Dr. Karin E. Limburg Named SUNY Distinguished Professor
Dr. Karin E. Limburg, a professor in ESF's Department of Environmental and Forest Biology, has been named a SUNY Distinguished Professor, the highest faculty rank in the SUNY system.
"Appointment to a Distinguished Professorship at SUNY is a difficult rank to attain - the selection criteria are rigorous and exacting. Your broad-ranging achievements as a prolific researcher, and scholar are to be commended," wrote SUNY Chancellor Kristina M. Johnson in a letter to Limburg.
ESF Interim President David Amberg described Limburg as "an exemplary scholar, teacher, scientist and colleague who has maintained an exceptionally high level of professional productivity. Dr. Limburg frequently publishes, and her work is featured, in the best scientific journals in the world. She is an international expert in fisheries science and environmental economics, world-renowned for her work on otolithology, the study of bones in the inner ears of fish that hold a chemical record of that fishes journey like the rings of a tree."
Limburg is an author on 115 peer-reviewed journal publications. Her scholarship is widely cited by colleagues with nearly 2,500 citations a year over the past five years, one of the highest at ESF. She has been the principal investigator for almost 50 grants worth millions of dollars. Her scholarship is recognized by the international scientific community, as indicated by the number of invited/keynote presentations she gives annually.

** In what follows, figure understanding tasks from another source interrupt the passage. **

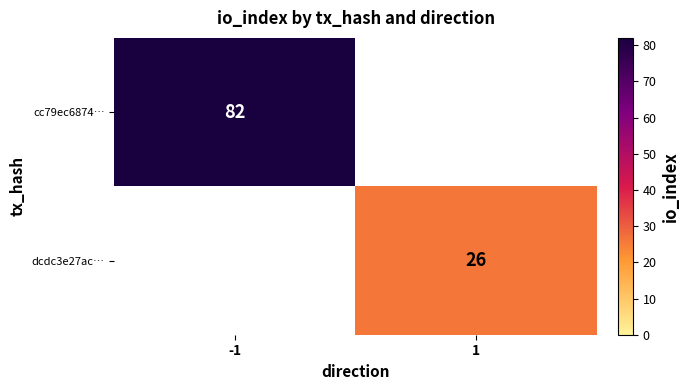

True or false: dcdc3e27ac… has a value of 26 at 1.

True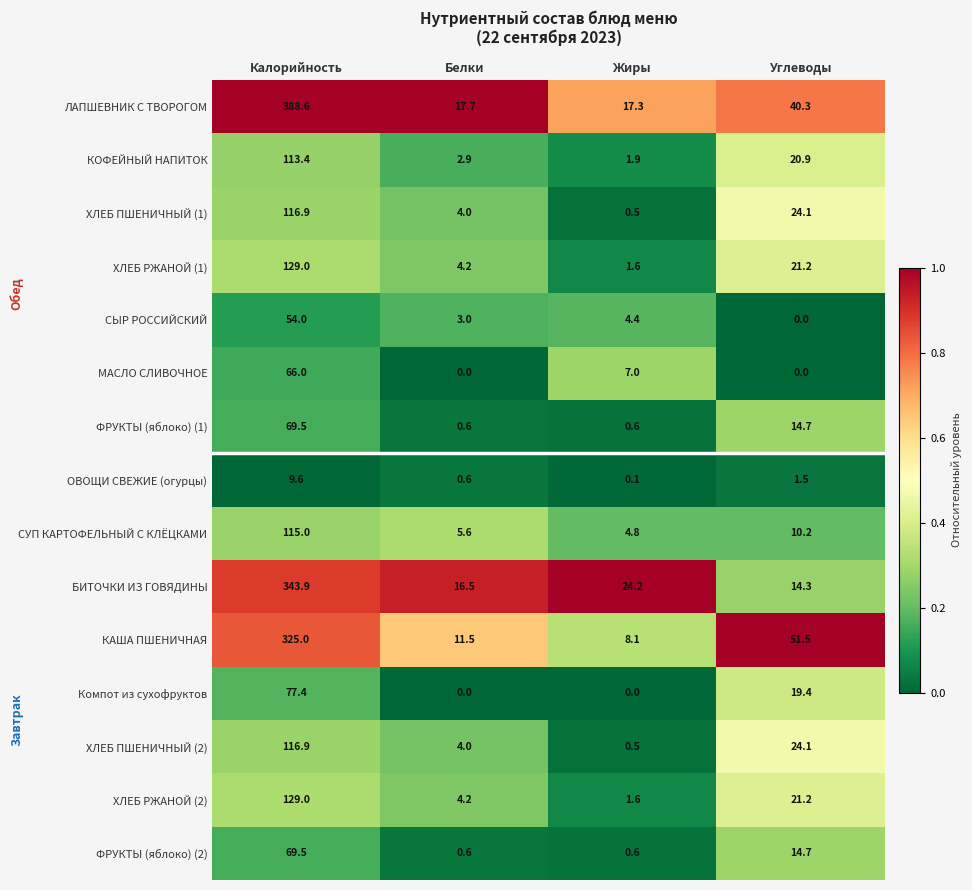

At which category is the sum across all series the highest?

Калорийность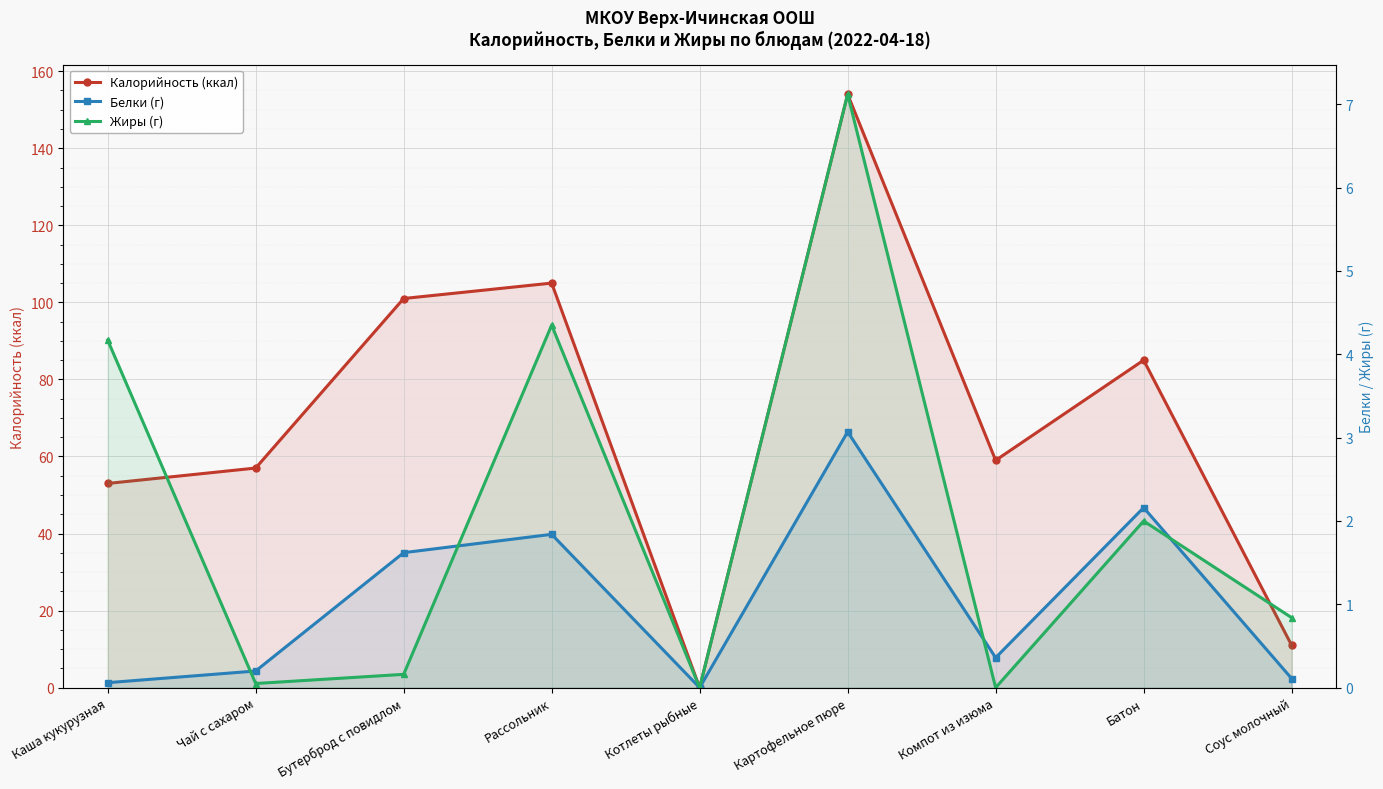

In Белки (г), how many points are lower than both neighbors (excluding endpoints)?

2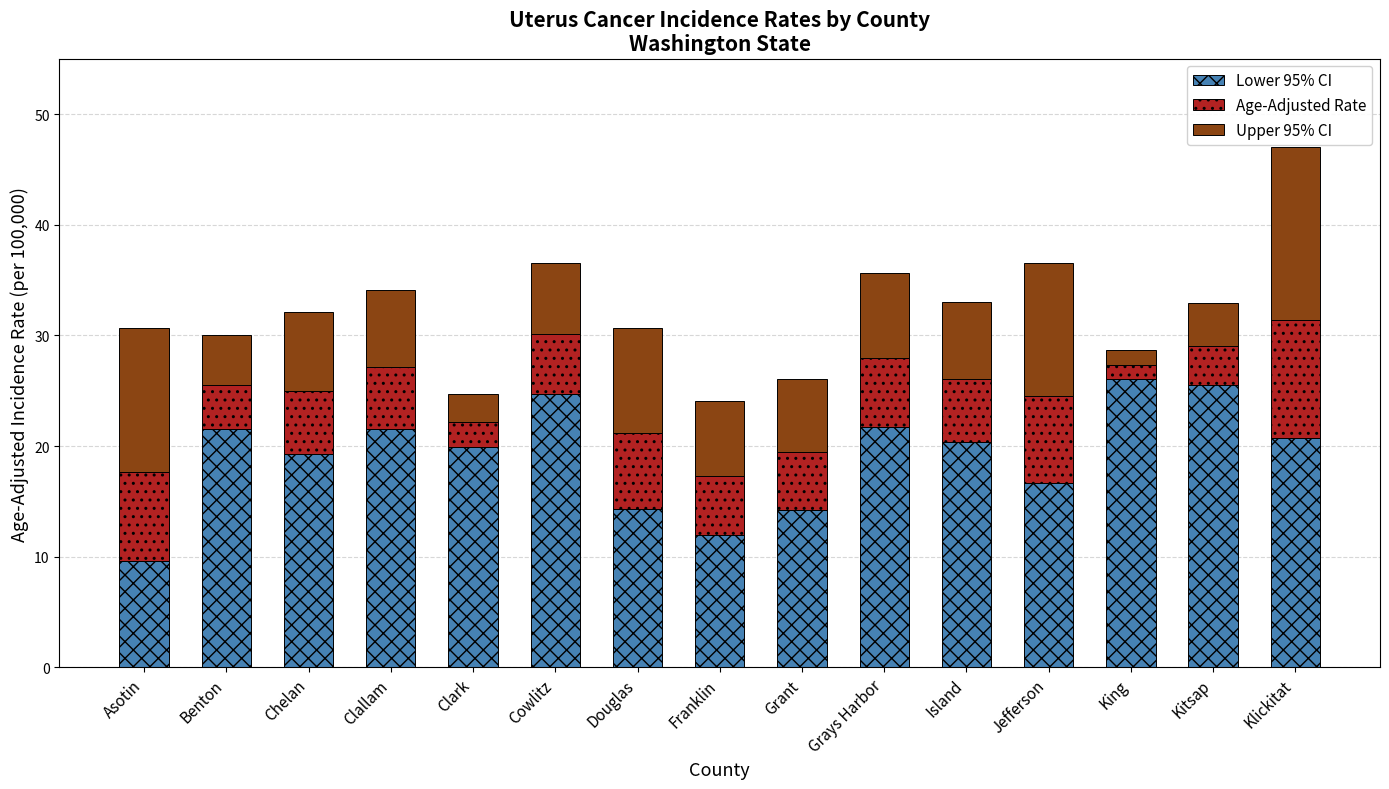

What is the sum of the Lower 95% CI values at Kitsap and Klickitat?

46.2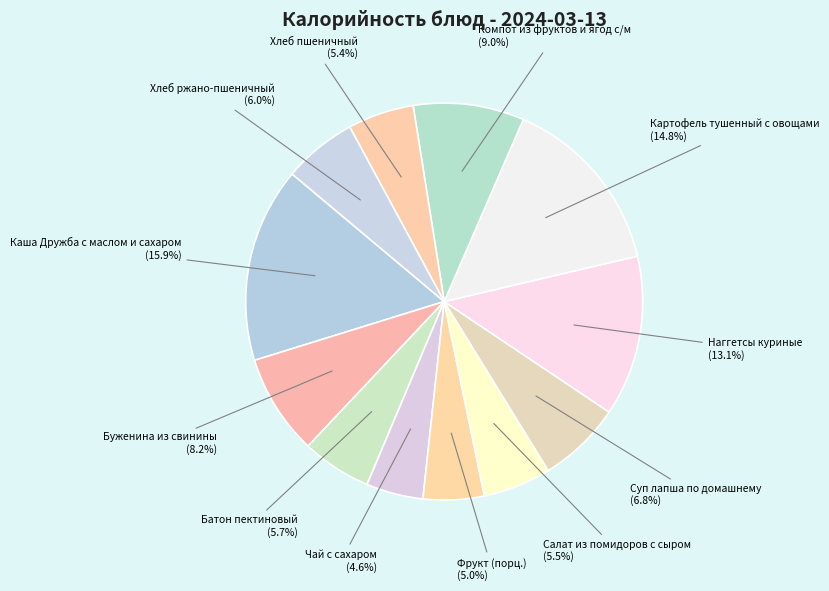

How many slices are in this pie chart?

12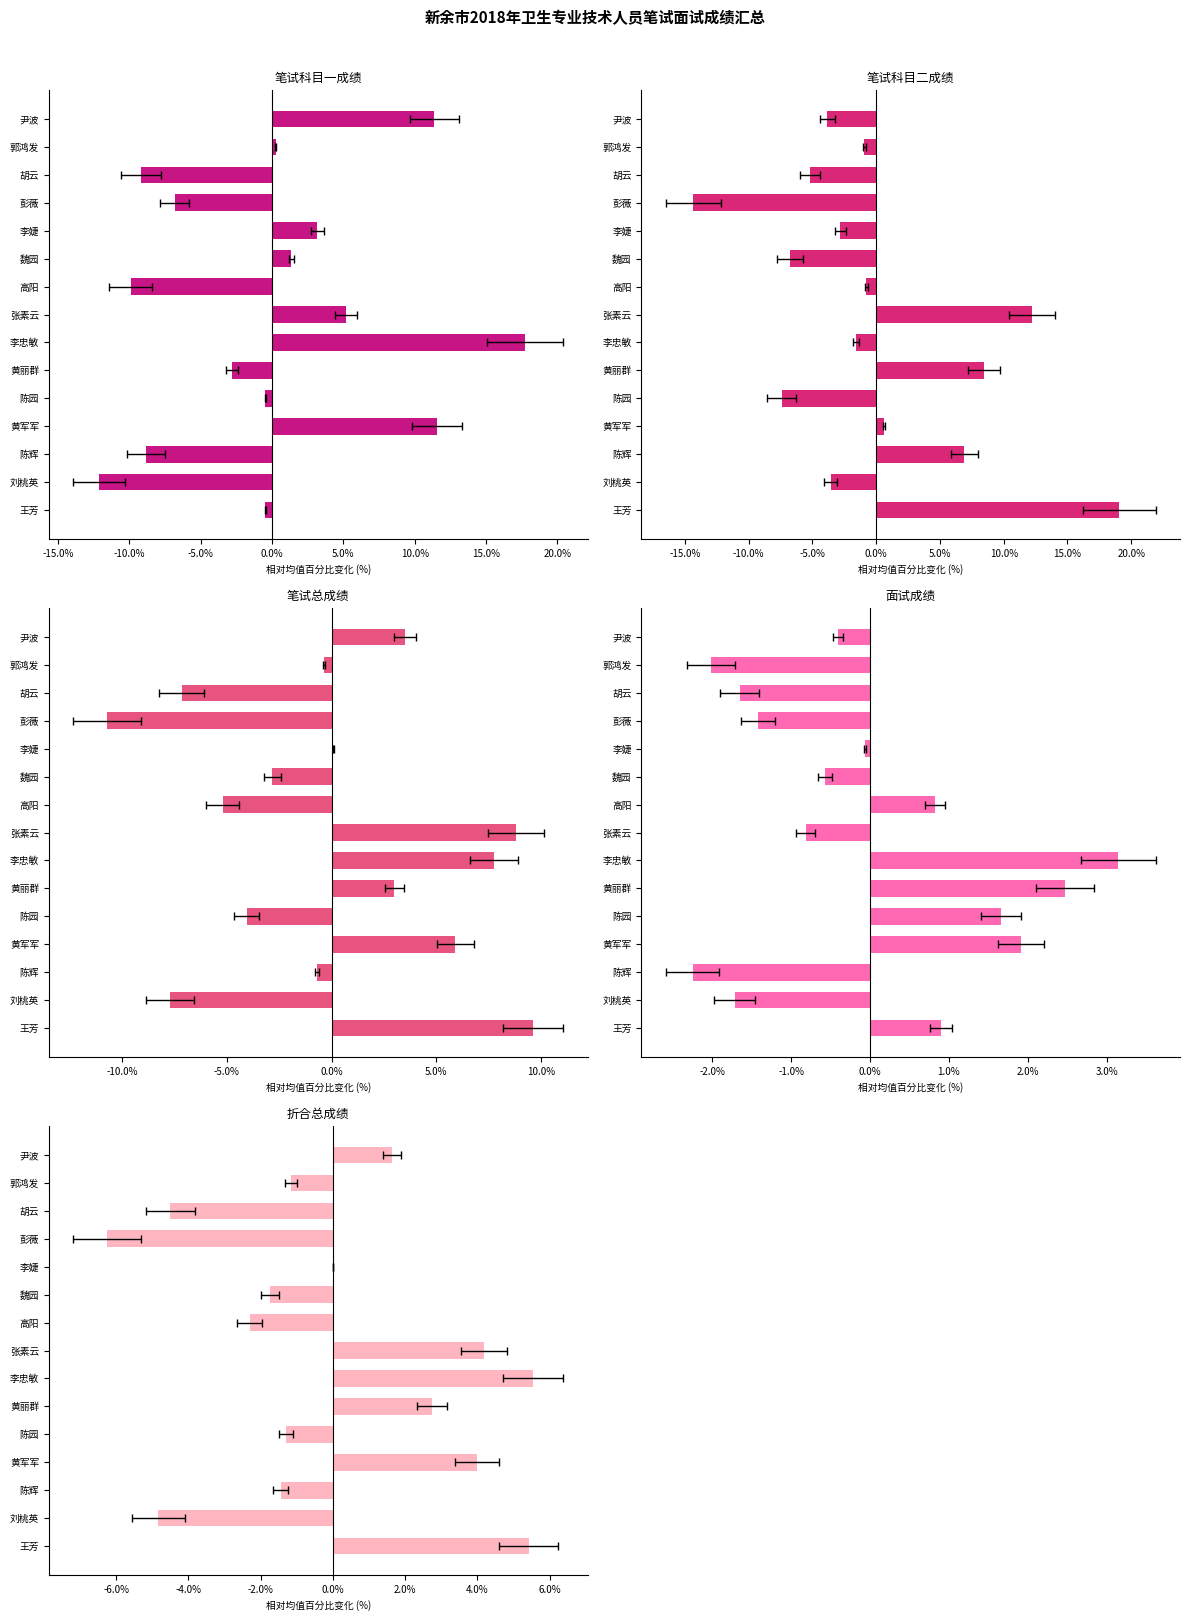

How many bars are there in each group?

5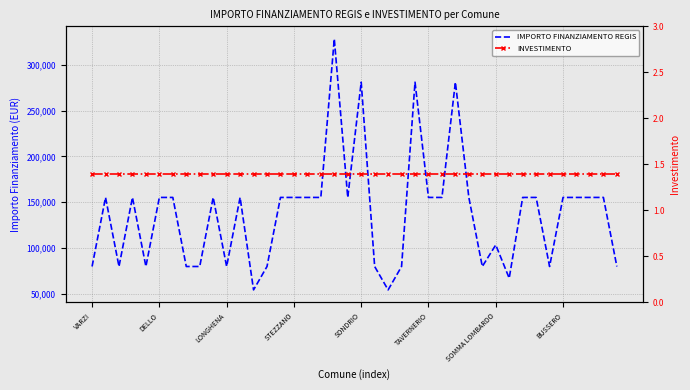

What is the total value across all series at LONGHENA?

79923.4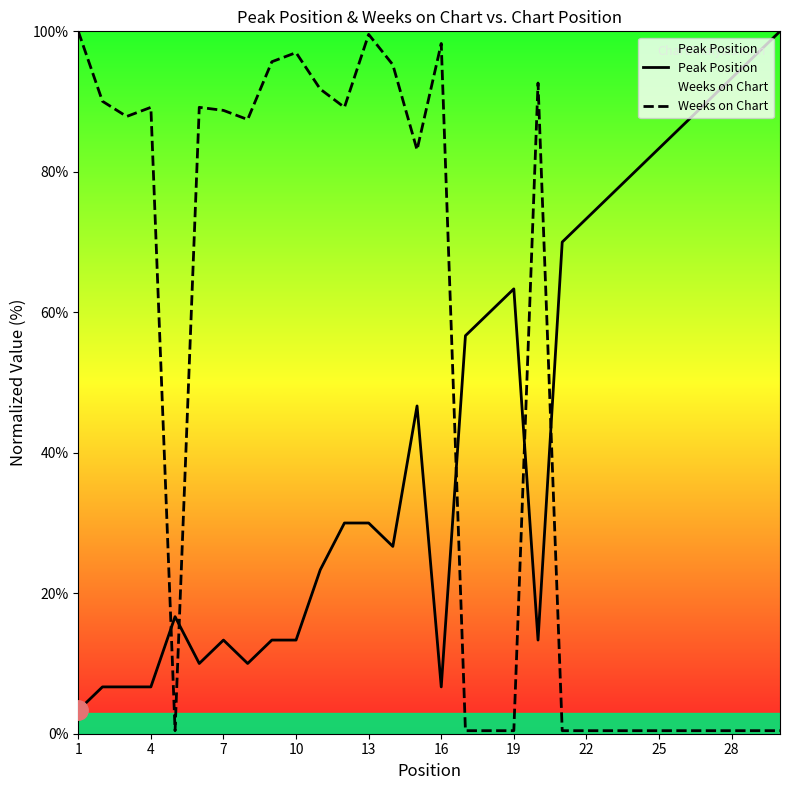

Rank the series by their average value, from highest to lowest.

Weeks on Chart, Peak Position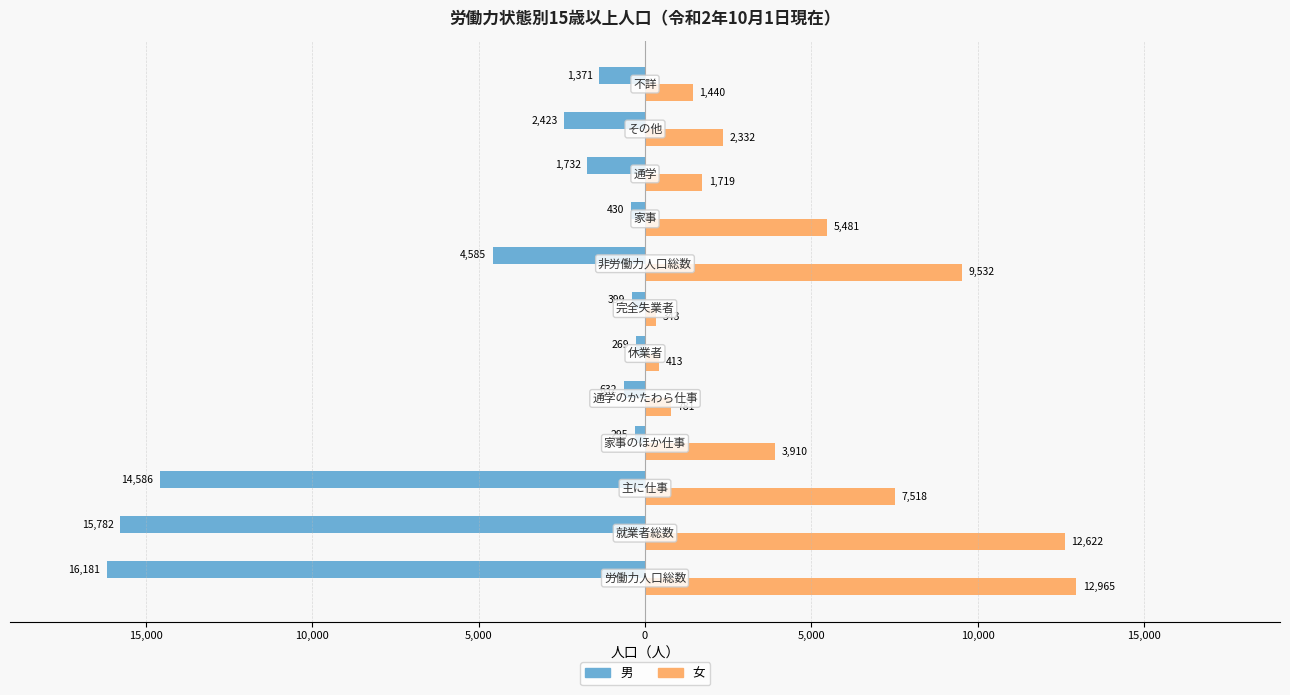

What is the difference between the maximum and minimum values in the 女 series?

12622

Limburg joined ESF's Department of Environmental Forestry and Biology in 1999, and has been one of the College's most productive researchers ever since. She has performed research on the ancient fish of the Amazon, commercial cod stocks in the Baltic Sea, endangered species in the Grand Canyon, and the American shad in the Hudson River. She has created a robust research program focused on the anadromous fishes of the eastern United States and fish otolith microchemistry.
She was recognized with the SUNY Chancellor's Award in scholarship in 2018 and ESF's exemplary researcher award in 2010. Limburg is also dedicated to providing service. She has served as a reviewer for more than 20 journals, served as associate or co-editor for five journals, she has been a referee or panelist for seven grant agencies, and she has served on numerous professional committees and review panels. She belongs to nine professional societies. She was instrumental in founding the US Society of Ecological Economics: she served for several years as president and board member, and she is founding co-editor of the associated journal, Ecological Economics Reviews.
On the ESF campus, Limburg has been active at both the College and department level, serving on important searches and committees. She is a valued colleague who has been willing to mentor other faculty members. She has sustained a robust group of highly productive and professionally successful graduate students, and she is well regarded by her students.
Limburg earned her bachelor's degree from Vassar College, her master's degree from the University of Florida and her Ph.D. from Cornell University. She is a visiting professor in the Division of Nuclear Physics, Department of Physics at Lund University, Sweden and a visiting professor in the Department of Aquatic Resources at the Swedish University of Agricultural Sciences, Sweden.
The Distinguished Professorship is conferred upon individuals who have achieved national and/or international prominence and a distinguished reputation within their chosen field. This distinction is attained through extraordinary contributions to, and impact on, the candidate's field of study, often evidenced by significant research and/or creative activity. Moreover, the candidate should be a role model for students and other faculty, and their work must be of such character that it has the potential to elevate the standards of scholarship or creative activity of colleagues both within and beyond their academic fields. Their work must be of such quality that students and scholars on other State University of New York campuses would wish to benefit from lectures and seminars, or other appropriate presentations the faculty members might provide. Further, to be eligible for nomination, a faculty member must have attained and held the rank of full professor for five years, and must have at least one year of full-time service at the nominating institution.